What the exercise asks: The goal is an unaltered copy of the records below, minus any images.

Task material:
^^^^^^^^

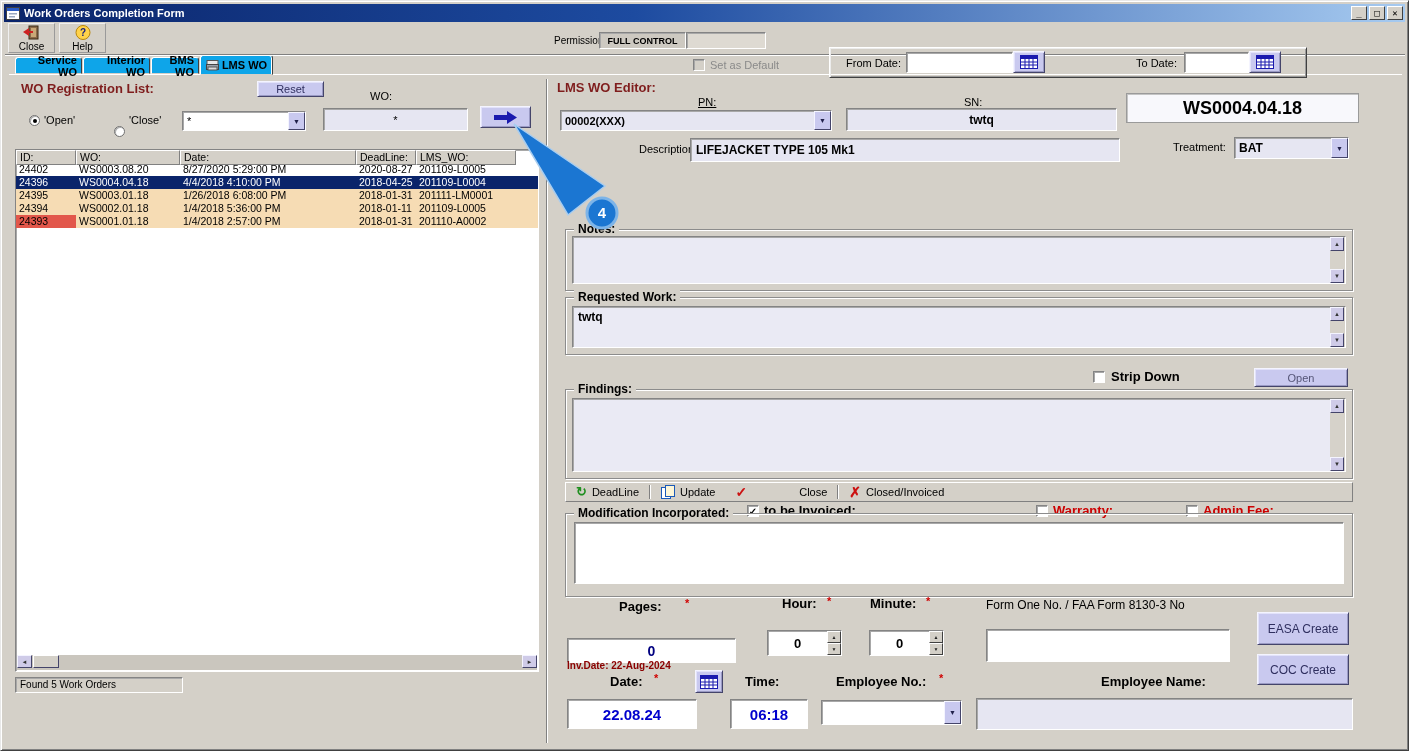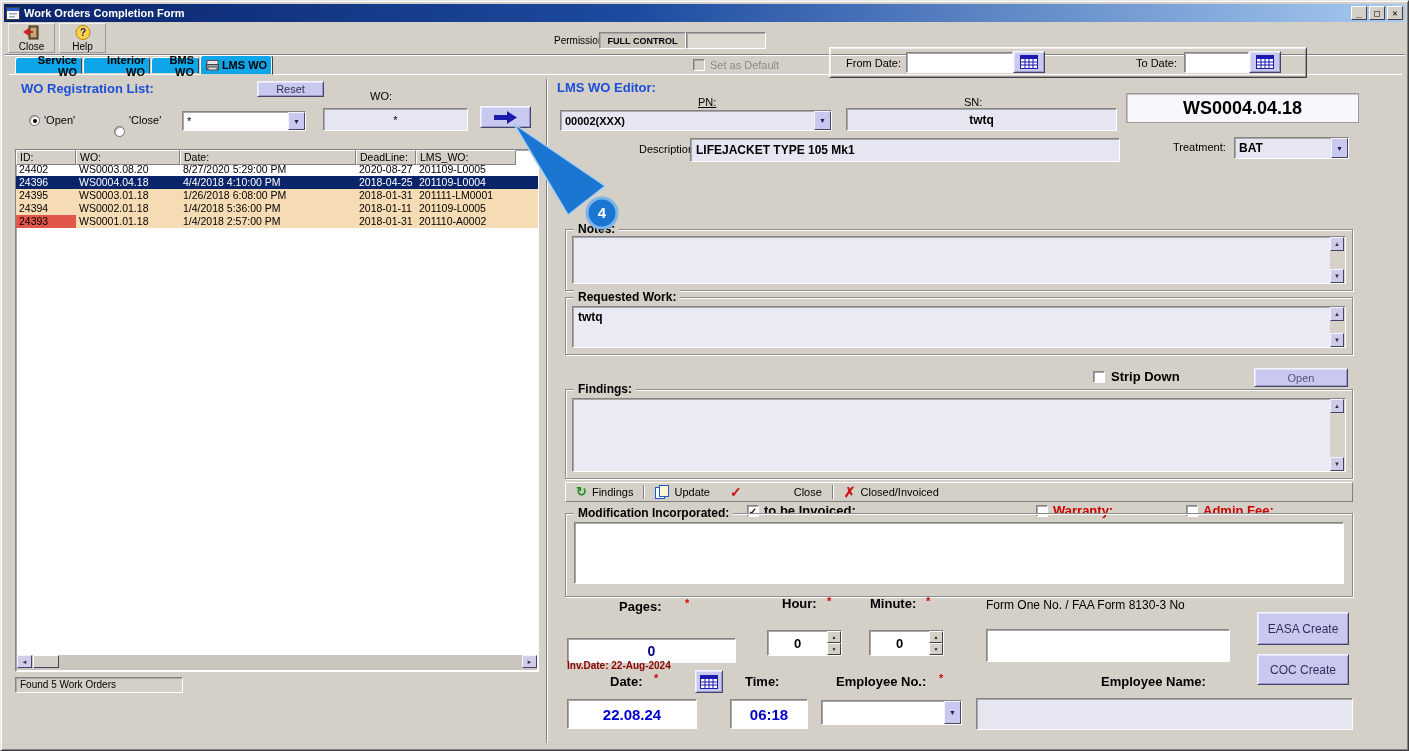--- a/index.html
+++ b/index.html
@@ -115,7 +115,7 @@
   .hs-thumb{ position:absolute; left:16px; top:0; width:26px; height:13px; background:#d4d0c8;
     border:1px solid; border-color:#ffffff #44446a #44446a #ffffff; }
 
-  .section-title{ color:#1d4ed8; font-weight:bold; font-size:13px; }
+  .section-title{ color:#7f1d1d; font-weight:bold; font-size:13px; }
   .lbl{ font-size:11px; }
   .blbl{ font-weight:bold; font-size:13px; }
   .red-ast{ color:#d00000; font-weight:bold; font-size:11px; }

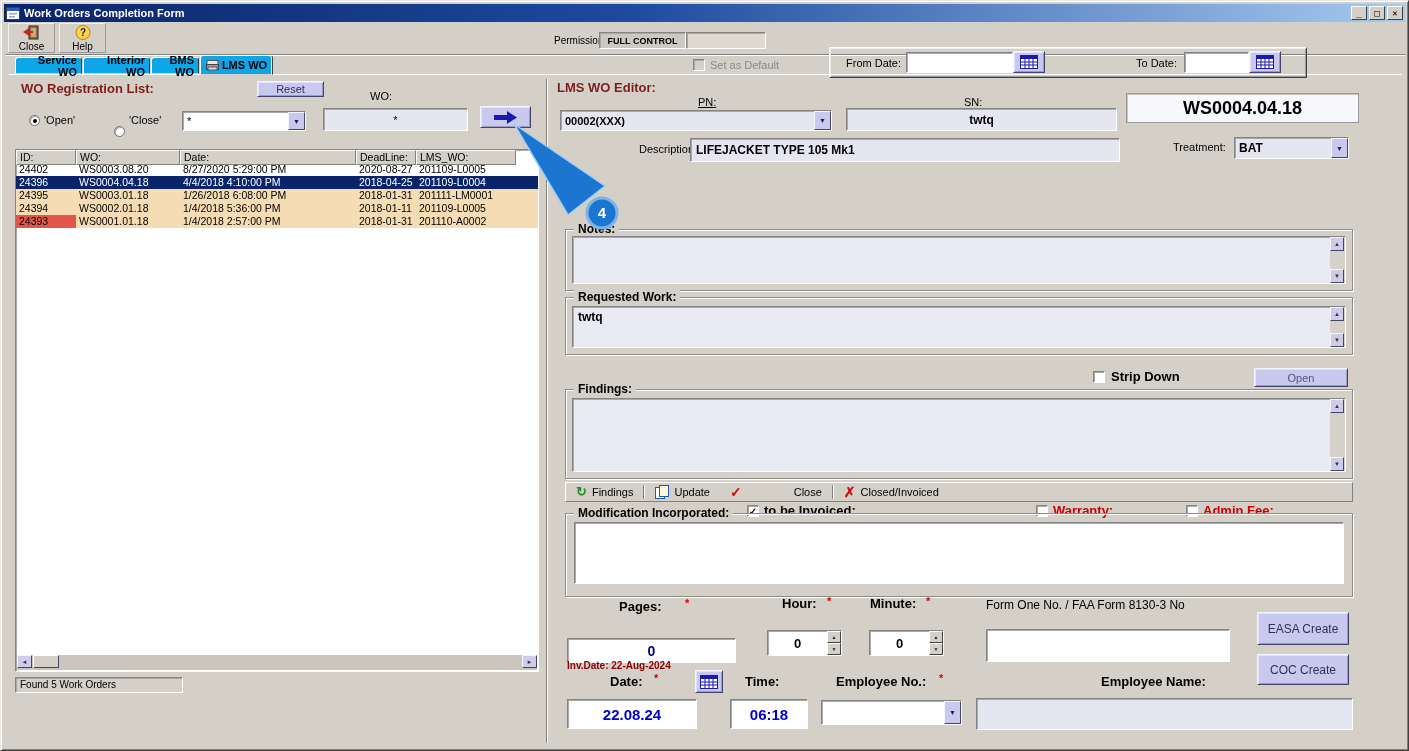--- a/index.html
+++ b/index.html
@@ -355,7 +355,7 @@
   <div class="actionbar">
     <div class="ab-item" style="margin-left:6px;">
       <span style="color:#1f8f1f; font-weight:bold; font-size:13px; line-height:12px;">↻</span>
-      <span>Findings</span>
+      <span>DeadLine</span>
     </div>
     <div class="ab-sep"></div>
     <div class="ab-item">

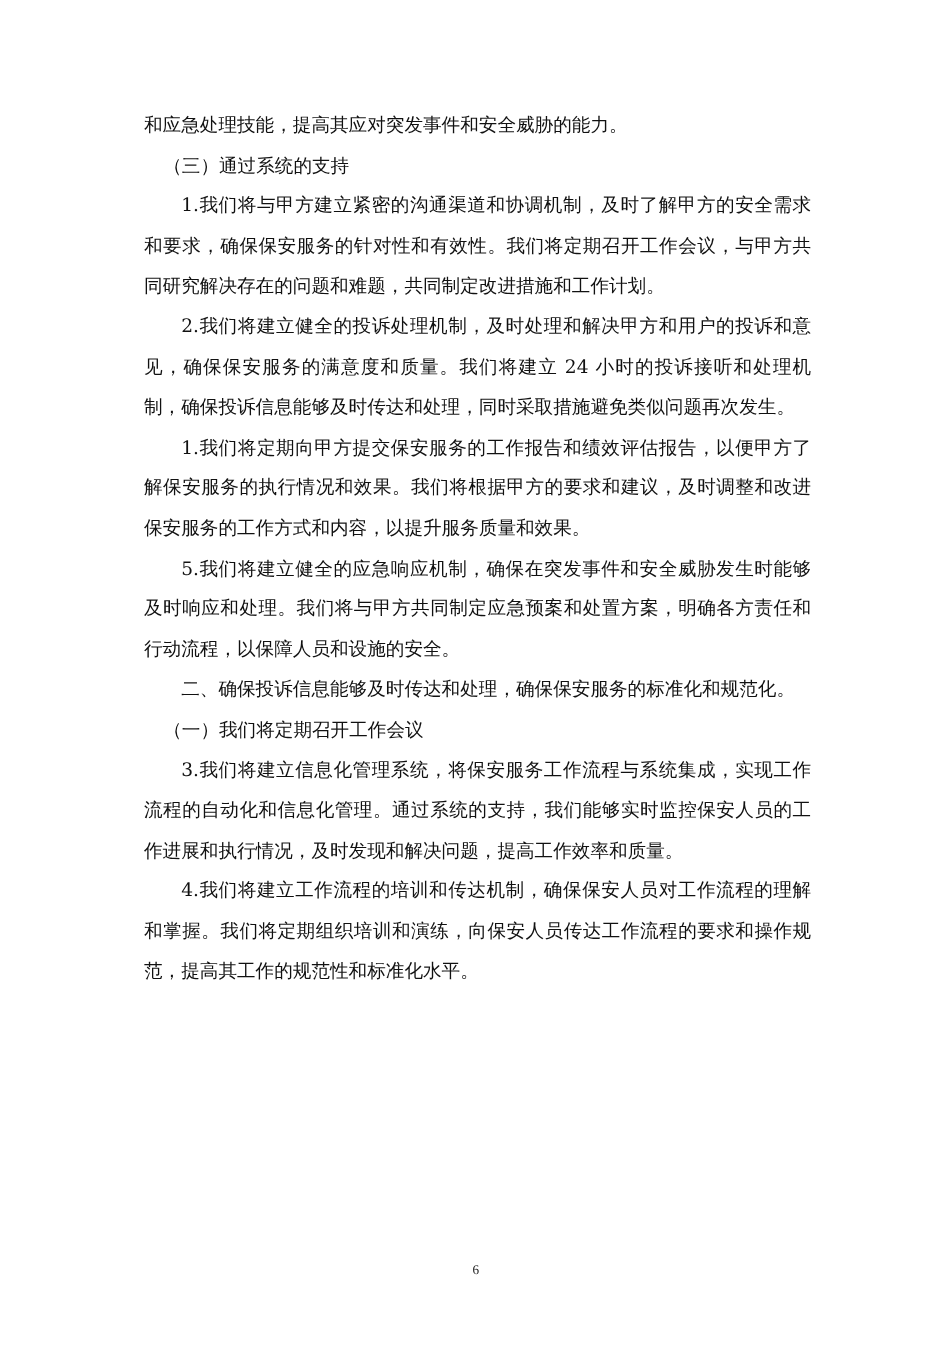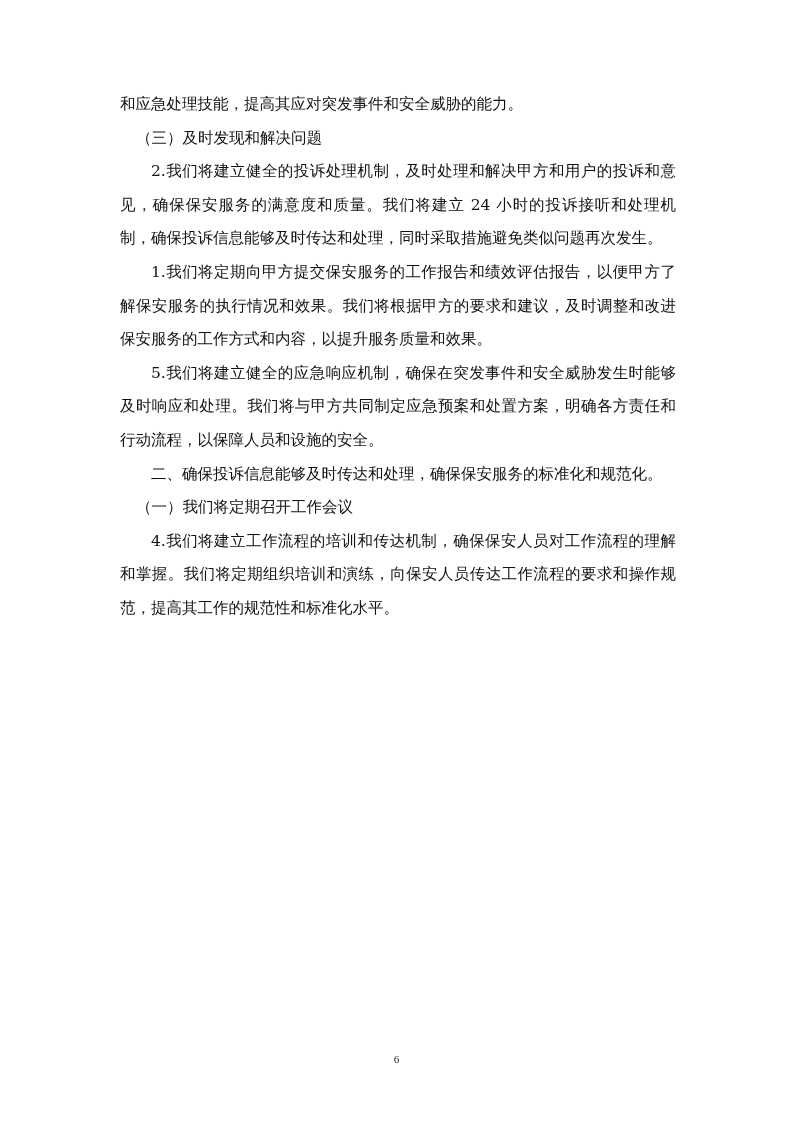--- a/index.html
+++ b/index.html
@@ -28,7 +28,7 @@
 <div class="page">
   <div class="content">
     <p class="para">和应急处理技能，提高其应对突发事件和安全威胁的能力。</p>
-    <p class="para heading-paren">（三）及时发现和解决问题</p>
+    <p class="para heading-paren">（三）通过系统的支持</p>
     <p class="para indent">2.我们将建立健全的投诉处理机制，及时处理和解决甲方和用户的投诉和意见，确保保安服务的满意度和质量。我们将建立 24 小时的投诉接听和处理机制，确保投诉信息能够及时传达和处理，同时采取措施避免类似问题再次发生。</p>
     <p class="para indent">1.我们将定期向甲方提交保安服务的工作报告和绩效评估报告，以便甲方了解保安服务的执行情况和效果。我们将根据甲方的要求和建议，及时调整和改进保安服务的工作方式和内容，以提升服务质量和效果。</p>
     <p class="para indent">5.我们将建立健全的应急响应机制，确保在突发事件和安全威胁发生时能够及时响应和处理。我们将与甲方共同制定应急预案和处置方案，明确各方责任和行动流程，以保障人员和设施的安全。</p>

^^^^^^^^

Response for this exercise:
--- a/index.html
+++ b/index.html
@@ -115,7 +115,7 @@
   .hs-thumb{ position:absolute; left:16px; top:0; width:26px; height:13px; background:#d4d0c8;
     border:1px solid; border-color:#ffffff #44446a #44446a #ffffff; }
 
-  .section-title{ color:#1d4ed8; font-weight:bold; font-size:13px; }
+  .section-title{ color:#7f1d1d; font-weight:bold; font-size:13px; }
   .lbl{ font-size:11px; }
   .blbl{ font-weight:bold; font-size:13px; }
   .red-ast{ color:#d00000; font-weight:bold; font-size:11px; }

--- a/index.html
+++ b/index.html
@@ -355,7 +355,7 @@
   <div class="actionbar">
     <div class="ab-item" style="margin-left:6px;">
       <span style="color:#1f8f1f; font-weight:bold; font-size:13px; line-height:12px;">↻</span>
-      <span>Findings</span>
+      <span>DeadLine</span>
     </div>
     <div class="ab-sep"></div>
     <div class="ab-item">

--- a/index.html
+++ b/index.html
@@ -28,7 +28,7 @@
 <div class="page">
   <div class="content">
     <p class="para">和应急处理技能，提高其应对突发事件和安全威胁的能力。</p>
-    <p class="para heading-paren">（三）及时发现和解决问题</p>
+    <p class="para heading-paren">（三）通过系统的支持</p>
     <p class="para indent">2.我们将建立健全的投诉处理机制，及时处理和解决甲方和用户的投诉和意见，确保保安服务的满意度和质量。我们将建立 24 小时的投诉接听和处理机制，确保投诉信息能够及时传达和处理，同时采取措施避免类似问题再次发生。</p>
     <p class="para indent">1.我们将定期向甲方提交保安服务的工作报告和绩效评估报告，以便甲方了解保安服务的执行情况和效果。我们将根据甲方的要求和建议，及时调整和改进保安服务的工作方式和内容，以提升服务质量和效果。</p>
     <p class="para indent">5.我们将建立健全的应急响应机制，确保在突发事件和安全威胁发生时能够及时响应和处理。我们将与甲方共同制定应急预案和处置方案，明确各方责任和行动流程，以保障人员和设施的安全。</p>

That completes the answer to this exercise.